The first step is to connect to the data source. For this example, we will connect to the U.S. Energy Information Administration.
The information we need is in a table that is part of the overall webpage.
In the “old days”, we would transfer the information from the website into Excel by highlighting the webpage table and copy/paste the data into Excel.
If you’ve ever done this, you know what a hit-or-miss proposition this can be. It’s the 50/50/90 Rule: if you have a 50/50 chance of winning, you’ll lose 90% of the time.
Even if you were to successfully transfer the information into Excel, the information is not linked to the webpage. When the webpage changes, you will need to recopy/paste (and potentially fix) the updated information.
- Begin by copying the URL from the webpage (assuming you are previewing the page in a browser). If not, you can type it into the next step’s URL prompt.
- Select Data (tab) -> Get & Transform (group) -> From Web.
- In the From Web dialog box, paste the URL into the URL field and click OK.
The Navigator window displays the components of the webpage in the left panel.
If you want to ensure you are on the correct webpage, click the tab labeled Web View to get a preview of the page in a traditional HTML format.
It is unlikely that the listed components on the left will be presented with obvious names as to which item goes to which webpage component. You may need to click from one item to the next, previewing each item in the right-side preview panel, in order to determine which belongs to the desired table.

■ **TASK**
Please answer these questions from the web-import passage:
1. What organization does the example connect to as its data source?
2. In the From Web dialog box, where does the URL get pasted?
3. Which tab shows a preview of the page in a traditional HTML format?
Rely only on the web-import passage for answers.

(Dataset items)
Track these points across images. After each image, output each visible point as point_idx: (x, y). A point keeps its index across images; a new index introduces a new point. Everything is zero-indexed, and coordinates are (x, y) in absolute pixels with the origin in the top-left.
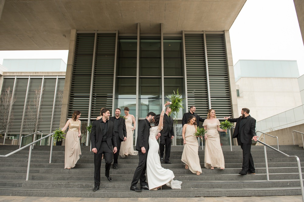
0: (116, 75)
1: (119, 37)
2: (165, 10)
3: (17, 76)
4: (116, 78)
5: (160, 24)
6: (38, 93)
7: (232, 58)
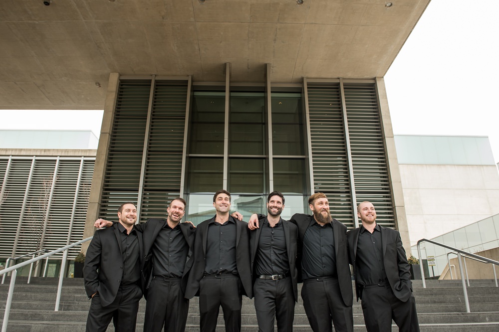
0: (187, 153)
1: (192, 86)
2: (275, 40)
3: (13, 156)
4: (186, 157)
5: (266, 66)
6: (47, 186)
7: (391, 124)
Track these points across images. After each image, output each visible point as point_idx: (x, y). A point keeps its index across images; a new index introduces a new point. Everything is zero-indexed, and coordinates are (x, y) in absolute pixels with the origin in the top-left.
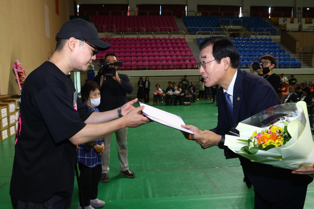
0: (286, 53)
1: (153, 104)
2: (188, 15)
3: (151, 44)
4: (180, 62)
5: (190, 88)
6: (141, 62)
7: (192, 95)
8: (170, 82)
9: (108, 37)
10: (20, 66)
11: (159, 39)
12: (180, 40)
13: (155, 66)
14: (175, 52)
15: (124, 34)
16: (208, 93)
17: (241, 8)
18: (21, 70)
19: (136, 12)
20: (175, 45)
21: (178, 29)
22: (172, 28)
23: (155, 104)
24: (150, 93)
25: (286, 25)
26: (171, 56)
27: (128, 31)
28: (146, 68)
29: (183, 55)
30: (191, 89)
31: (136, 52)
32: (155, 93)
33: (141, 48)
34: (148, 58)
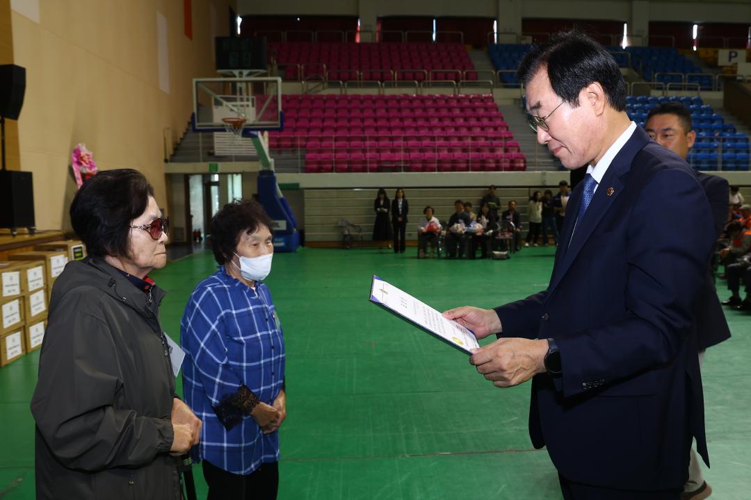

■ **EXERCISE SOLUTION**
1. The U.S. Energy Information Administration.
2. Into the URL field.
3. The tab labeled Web View.